Personal information
- Full name: Barry W. Grinter
- Date of birth: 1 October 1951 (age 73)
- Original team(s): Ararat (WFL)
- Height: 191 cm (6 ft 3 in)
- Weight: 97 kg (214 lb)
- Position(s): Ruckman / Defender

Playing career^{1}
- Years: Club / Games (Goals)
- 1971–72, 1974–76: Essendon / 78 (7)
- 1978: Richmond / 06 (0)
- Total:  / 84 (7)
- ^{1} Playing statistics correct to the end of 1978.

= Barry Grinter =

Australian rules footballer and coach

Barry W. Grinter (born 1 October 1951) is a former Australian rules footballer who played with Essendon and Richmond in the Victorian Football League (VFL) during the 1970s.

Grinter played most of his football either as a ruckman or defender.

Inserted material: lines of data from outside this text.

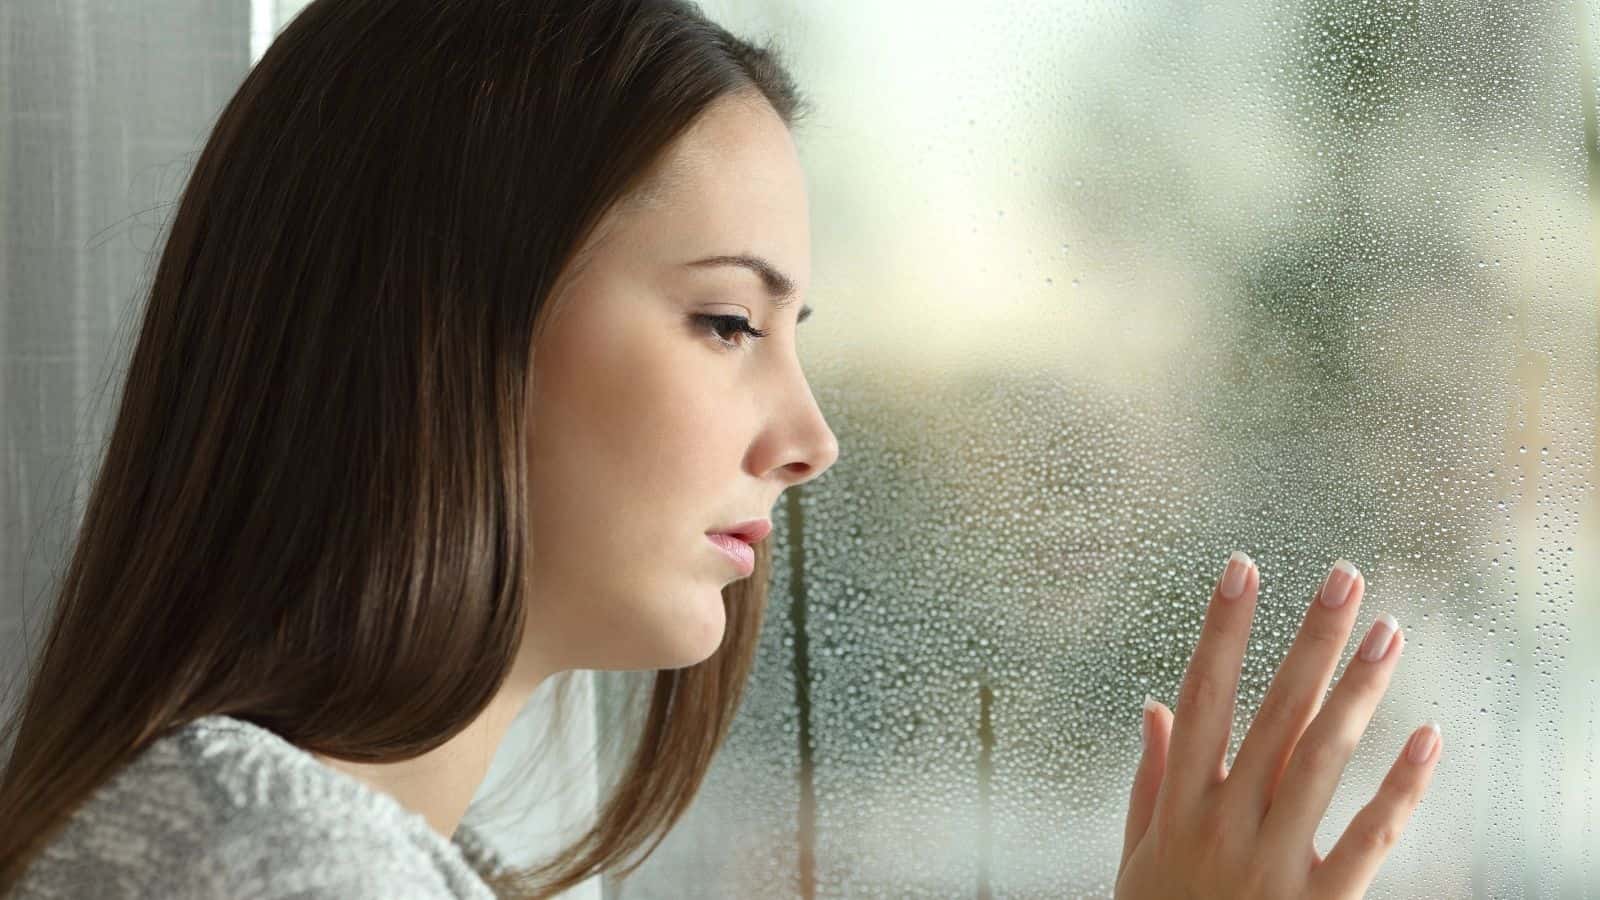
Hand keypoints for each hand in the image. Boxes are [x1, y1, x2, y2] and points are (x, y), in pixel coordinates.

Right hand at [1115, 552, 1441, 898]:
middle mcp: (1228, 821)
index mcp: (1179, 804)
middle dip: (1310, 641)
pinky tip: (1427, 737)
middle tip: (1344, 579)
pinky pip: (1370, 838)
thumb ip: (1149, 779)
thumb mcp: (1136, 855)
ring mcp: (1277, 861)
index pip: (1201, 696)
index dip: (1221, 631)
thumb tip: (1155, 708)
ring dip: (1358, 692)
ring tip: (1389, 632)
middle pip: (1274, 714)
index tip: (1241, 570)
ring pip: (1323, 760)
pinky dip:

A left-footed player, he was recruited to Essendon from Ararat. From 1974 to 1976, Grinter put together 46 consecutive games and was the runner-up in Essendon's 1975 'Best and Fairest' award. The following year he was the club's equal third best performer in the Brownlow Medal count.

After a season as captain-coach of Hobart in 1977, Grinter resumed his VFL career at Richmond but could only manage six appearances. He went on to coach Queensland Australian Football League (QAFL) club Windsor-Zillmere from 1983 to 1984. Also coached Nambour Football club in 1981/82.